I also want to say that there is more than just repealing the anti-union laws, although that is essential. It’s absolutely essential, but it’s not quite enough. Even when you’ve got strong unions, unless the strong unions are completely uniform, then a strong union in one workplace in an atomised situation can win a good deal. In a meatpacking factory, they can win a good deal and drive up pay, and then they’re undermined by weaker deals in the rest of the meatpacking industry. The other meatpackers undercut the meatpacker who has got a good deal. So we need legislation, as well as trade union rights… We should advance through union struggle, but we should seek legislation to shore up afterwards.
We should look at the fantastic inspiration we should take from the Chicago teachers and the Los Angeles teachers, and the huge movements they’ve stepped forward. And we have to look at the differences as well. Because in Chicago and in Los Angeles, what the union does there, and they happen to have huge densities, it’s a single union situation in both places, they’ve unified the AFT and the NEA, and they’re all in one union with huge density. They negotiate a single city-wide contract that applies in every single school. Any breach of that contract you can refer to the law outside, so that contract has great writ. That’s really not like the situation we’re in in the schools here! Where there is no single contract.

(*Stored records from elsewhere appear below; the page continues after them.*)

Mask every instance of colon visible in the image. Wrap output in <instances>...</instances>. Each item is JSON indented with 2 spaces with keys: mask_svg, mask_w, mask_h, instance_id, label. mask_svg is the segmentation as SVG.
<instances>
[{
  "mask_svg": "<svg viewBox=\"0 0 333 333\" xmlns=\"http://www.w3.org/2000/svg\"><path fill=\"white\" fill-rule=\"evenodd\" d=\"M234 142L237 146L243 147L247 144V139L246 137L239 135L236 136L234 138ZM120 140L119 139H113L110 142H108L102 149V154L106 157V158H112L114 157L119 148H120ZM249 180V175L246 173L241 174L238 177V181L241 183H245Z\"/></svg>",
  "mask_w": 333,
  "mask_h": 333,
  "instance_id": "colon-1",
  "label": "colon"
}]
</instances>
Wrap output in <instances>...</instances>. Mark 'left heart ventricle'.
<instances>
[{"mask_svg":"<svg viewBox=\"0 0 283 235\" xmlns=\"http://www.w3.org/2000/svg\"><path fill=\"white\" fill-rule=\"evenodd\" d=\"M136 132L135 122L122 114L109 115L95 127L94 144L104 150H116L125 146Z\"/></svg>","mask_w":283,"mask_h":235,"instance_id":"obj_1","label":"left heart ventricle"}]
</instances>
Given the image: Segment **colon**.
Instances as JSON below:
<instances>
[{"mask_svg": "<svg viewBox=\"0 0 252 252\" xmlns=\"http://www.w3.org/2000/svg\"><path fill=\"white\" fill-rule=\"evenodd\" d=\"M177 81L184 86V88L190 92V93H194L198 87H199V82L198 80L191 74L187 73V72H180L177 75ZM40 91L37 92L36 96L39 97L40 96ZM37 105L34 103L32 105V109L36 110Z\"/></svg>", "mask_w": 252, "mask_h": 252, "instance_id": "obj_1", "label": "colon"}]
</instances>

The remnants of the contract we have got aren’t even something we negotiate over. We just give evidence, and if you’re just giving evidence to the STRB [School Teachers’ Review Body, which sets teachers’ pay], which is where we’re at, you don’t control the pace of negotiations. If you’re negotiating, you can delay negotiations, to get close to the time when you want to take action, you can speed the negotiation up. We’ve got no control over the situation that we’re in like that, and you know that even when it comes out it doesn’t have the writ it needs.
So we need Labour to repeal the anti-union laws and then do things around introducing sectoral bargaining, shoring up on the minimum wage, all those things need to be put in place. We need to change the balance of forces so that the proportion of wages goes in the right direction.